Autre carte jouée par le Canada pour contrecarrer l’inscription à l’annexe I: assurer la subsistance des peuples autochtones. «Une interdiction (de la chasse) affecterait notre capacité à acheter des affaires de la vie quotidienne, à habiller nos enfants. Nous devons protéger nos moyens de subsistance et vendre des peaux d’ours polaire nous permet de subvenir à nos besoins», a expliqué Terry Audla, le président d’une association de peuples de l’Arctique. Environ 600 ours polaires sont tués chaque année au Canada, par des Inuits mais aussi par des chasseurs de trophées. La moitié des dépouilles sont exportées, sous forme de peaux ou par morceaux. Pourtant, affirme l’ONG française Robin des bois, «l’inscription à l’Annexe I n’aurait pas d’effet sur la chasse de subsistance des populations autochtones: la Cites ne s’intéresse pas à la chasse et à la consommation locales». Peine perdue.

 

Les lamantins des Caraïbes et les lamantins de l’Amazone auront-ils enfin la vie sauve? Les voilà inscrits à l’annexe I de la Cites; le commerce international de ces herbivores, parfois appelés «vaches marines», est donc désormais interdit. «L’effectif des lamantins d’Afrique de l’Ouest est aujourd’hui estimé à moins de 10.000 individus répartis dans les eaux côtières et estuariennes de 21 pays», rappelle Robin des bois. «Nonchalants, peu mobiles (…), ils ont été chassés et consommés dès le XVIIe siècle par les marins, les pirates et les colons. Ils sont aujourd’hui confrontés à (…) une 'mafia du lamantin', qui alimente le commerce des peaux, de l’huile, des os, des organes génitaux et des spécimens vivants pour les zoos aquatiques (3.450 euros l’animal).»

 

Au programme de la Cites également: la reconnaissance officielle de l’extinction définitive de 7 espèces animales, comme le tigre de Tasmanie, des chauve-souris, des rongeurs originaires d’Australie et d’un oiseau du Mexique.
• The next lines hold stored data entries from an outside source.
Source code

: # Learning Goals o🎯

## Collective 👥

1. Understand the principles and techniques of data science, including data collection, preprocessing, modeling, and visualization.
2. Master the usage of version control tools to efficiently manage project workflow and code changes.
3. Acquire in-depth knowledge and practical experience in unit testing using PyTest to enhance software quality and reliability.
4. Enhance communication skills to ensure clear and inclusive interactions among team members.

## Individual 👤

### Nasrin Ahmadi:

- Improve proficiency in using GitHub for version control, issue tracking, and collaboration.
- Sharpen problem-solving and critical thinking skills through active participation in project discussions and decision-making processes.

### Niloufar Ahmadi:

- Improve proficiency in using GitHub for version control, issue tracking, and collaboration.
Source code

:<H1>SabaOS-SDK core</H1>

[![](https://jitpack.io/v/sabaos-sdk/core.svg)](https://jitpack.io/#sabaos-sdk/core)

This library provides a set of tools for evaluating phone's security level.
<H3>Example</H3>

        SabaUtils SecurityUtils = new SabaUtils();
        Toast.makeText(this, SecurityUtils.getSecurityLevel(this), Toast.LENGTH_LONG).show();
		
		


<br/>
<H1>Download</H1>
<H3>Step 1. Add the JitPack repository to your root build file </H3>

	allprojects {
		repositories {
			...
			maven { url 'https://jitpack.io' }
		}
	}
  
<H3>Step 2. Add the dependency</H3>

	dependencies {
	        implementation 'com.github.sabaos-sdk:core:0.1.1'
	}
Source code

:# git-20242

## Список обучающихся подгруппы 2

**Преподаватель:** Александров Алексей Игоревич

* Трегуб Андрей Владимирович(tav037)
[1] Il s’agirait, dans les trois ans qui viennent, d’approfondir les connaissances sur les populations d’ours polaires, d’examiner tous les risques actuels et à venir qui pèsent sur l’espèce et d’évaluer dans ce contexte l’impact du commerce international. A l’issue de ce processus, l’Union européenne pourrait soutenir une proposition d’inscription en Annexe I lors de la session plénière de la Cites en 2016. Source: Robin des bois.